_Work request 1_
Using the profile of Howard Alper, answer each question below.
(a) How many papers has he published?
(b) In what year was he appointed an Officer of the Order of Canada?
(c) Which medal did the Governor General of Canada present to him in 2000?
_Work request 2_
List every award that the profile of Howard Alper says the Canadian Society for Chemistry gave him.
_Work request 3_
Rewrite the paragraph of the profile of Howard Alper that begins "In 2000, the Governor General" as a list of dated honors.

Howard Alper

Howard Alper

Fellow: Awarded 1985
Field of Study: Chemistry

Competition: US & Canada

University of Ottawa

Howard Alper is currently Visiting Executive at the International Development Research Center (IDRC), and Distinguished University Professor at the University of Ottowa.  

Mr. Alper researches both organic and inorganic chemistry, with potential applications

in the pharmaceutical, petrochemical, and commodity chemical industries.  He has discovered new reactions using homogeneous, phase transfer, and heterogeneous catalysis (such as clays and dendrimers).  He has also used chiral ligands in metal-catalyzed cycloaddition and carbonylation reactions, and has succeeded in preparing valuable products in pharmacologically active form.  He has published 512 papers,

has 37 patents, and has edited several books.

Mr. Alper is the recipient of a number of prestigious awards, including the E.W.R. Steacie Fellowship from the Natural Sciences and Engineering Research Council of Canada (NSERC) in 1980, and the Killam Fellowship in 1986.  He has also been honored with the Alcan Award for Inorganic Chemistry, the Bader Award for Organic Chemistry, and the Steacie Award for Chemistry by the Canadian Society for Chemistry.  The Chemical Institute of Canada has presented Mr. Alper with the Catalysis Award, the Montreal Medal, and the CIC Medal, its highest honor.  He also received the Urgel-Archambault Prize from the Association francophone pour le savoir (ACFAS) in physical sciences and engineering.

 

In 2000, the Governor General of Canada presented him with the first Gerhard Herzberg Canada Gold Medal in Science and Engineering.  The following year, he was honored with the National Merit Award for contributions to the Life Sciences.   He received the Le Sueur Memorial Award of the Society of Chemical Industry in 2002, and in 2004 was made an Honorary Fellow of the Chemical Research Society of India.  In 2006, Mr. Alper was also made an Honorary Fellow of the Chemical Institute of Canada.

He has served on a number of NSERC committees (such as the Committee on Research Grants), and as the chair of numerous other boards and committees, including the Partnership Group for Science and Engineering (PAGSE), the Council of Canadian Academies, the Canadian Research Knowledge Network, and the Steacie Institute of Molecular Sciences.

Mr. Alper was appointed a titular member of the European Academy of Arts, Sciences, and Humanities in 1996.  In 1999 he was appointed as an Officer of the Order of Canada, and in 2002 received the award of Officer, National Order of Merit, by the President of the Republic of France.  Mr. Alper was named President of the Royal Society of Canada for a two-year term beginning in November 2001, and currently serves as its Foreign Secretary.  In 2004, he was elected to a three-year term as Co-Chair of the InterAmerican Network of Academies of Science (IANAS).   He was also elected Co-Chair of the InterAcademy Panel (IAP) for a three-year term in December 2006.  In 2007, he was appointed Chair of the Government of Canada’s Science, Technology and Innovation Council.

Mr. Alper is passionate about Canada, research, and chocolate.

_Material provided_
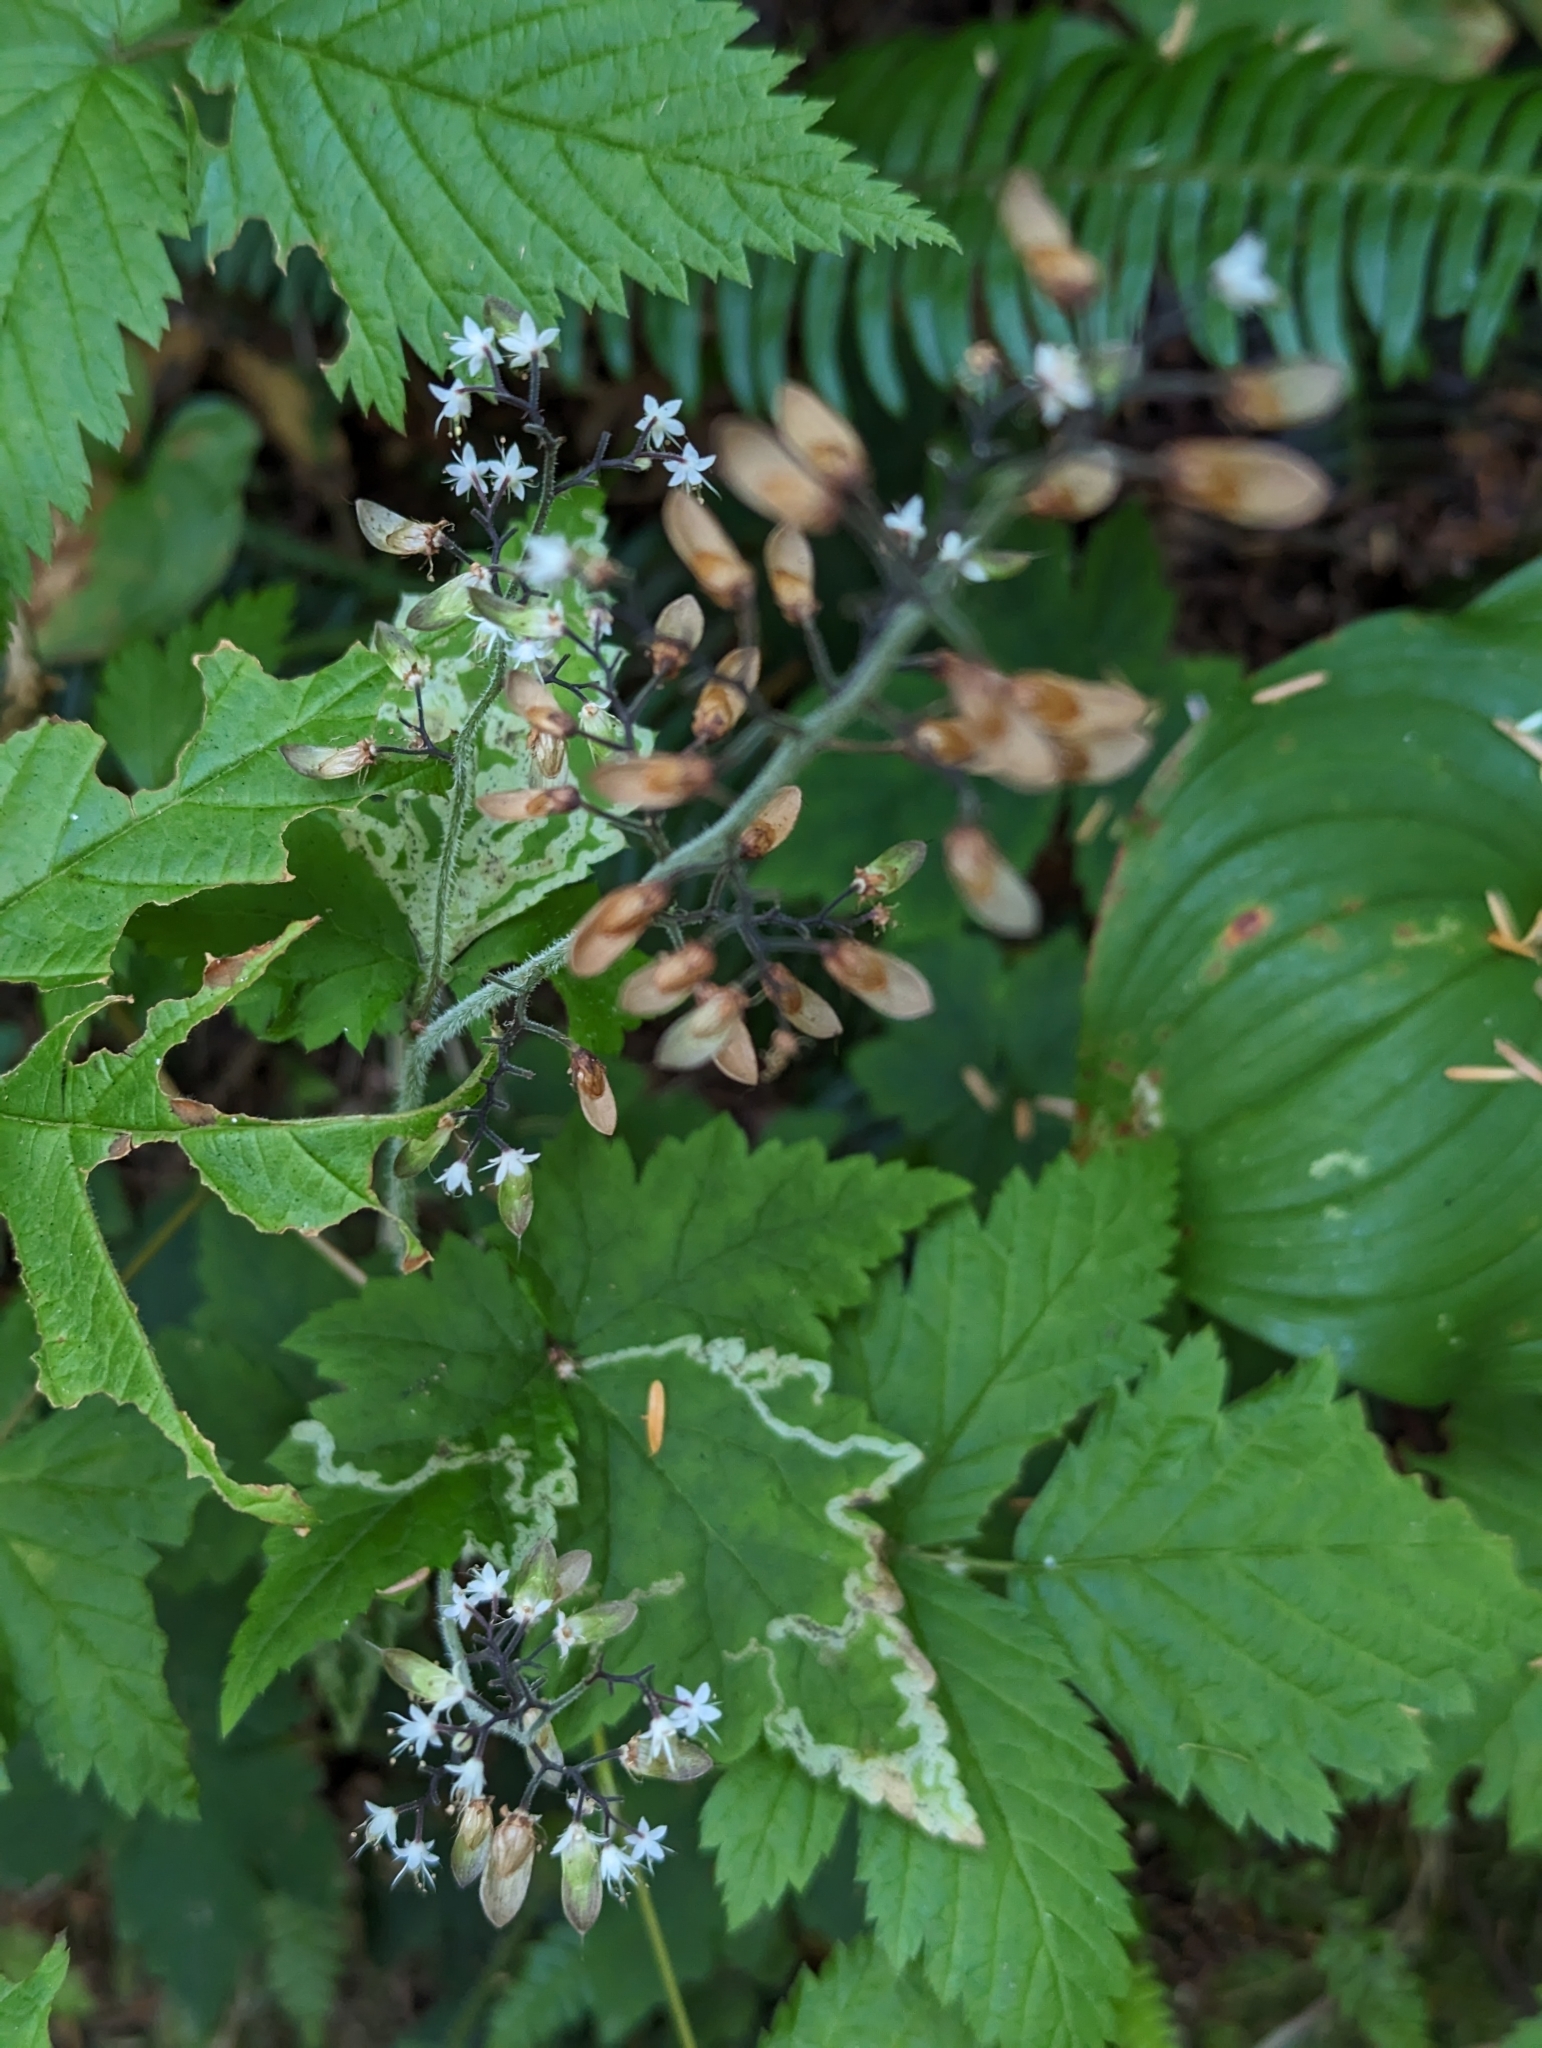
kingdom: Plantae
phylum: Tracheophyta
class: Magnoliopsida
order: Saxifragales
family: Saxifragaceae
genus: Tiarella
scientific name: Tiarella trifoliata
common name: Sugar-scoop
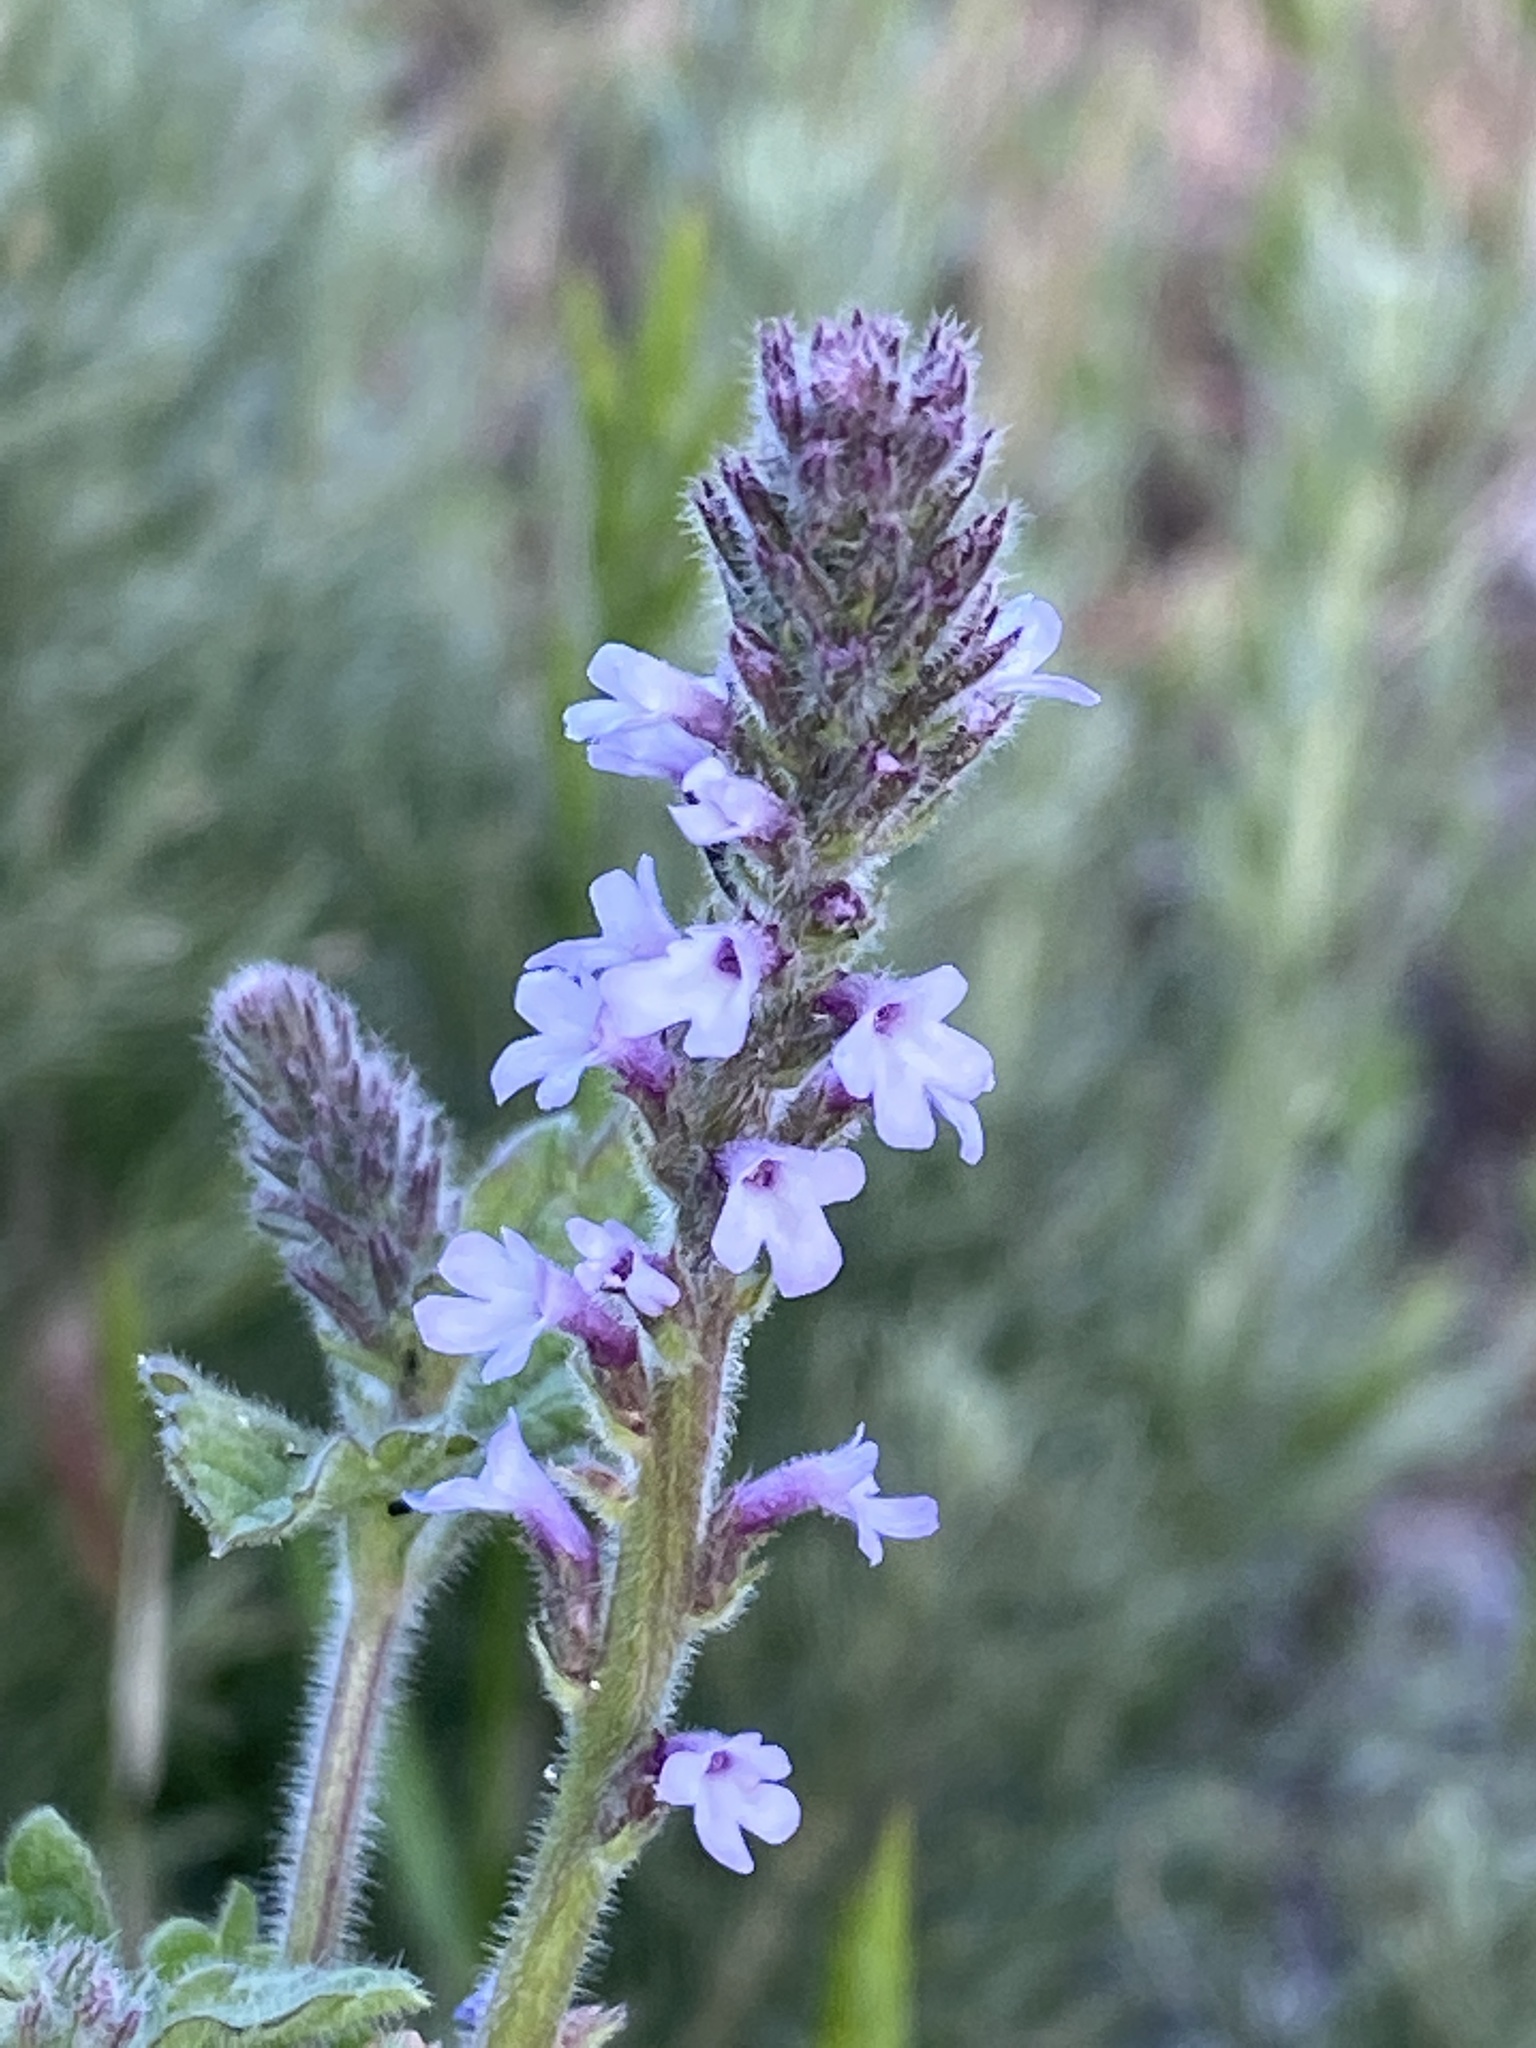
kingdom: Plantae
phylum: Tracheophyta
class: Magnoliopsida
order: Lamiales
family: Verbenaceae
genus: Verbena
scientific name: Verbena lasiostachys
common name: Vervain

_Written answer 1_
(a) 512
(b) 1999
(c) The first Gerhard Herzberg Canada Gold Medal in Science and Engineering

_Written answer 2_
- Alcan Award for Inorganic Chemistry
- Bader Award for Organic Chemistry
- Steacie Award for Chemistry

_Written answer 3_
- 2000: First Gerhard Herzberg Canada Gold Medal in Science and Engineering, presented by the Governor General of Canada
- 2001: National Merit Award for contributions to the Life Sciences
- 2002: Le Sueur Memorial Award of the Society of Chemical Industry
- 2004: Honorary Fellow of the Chemical Research Society of India
- 2006: Honorary Fellow of the Chemical Institute of Canada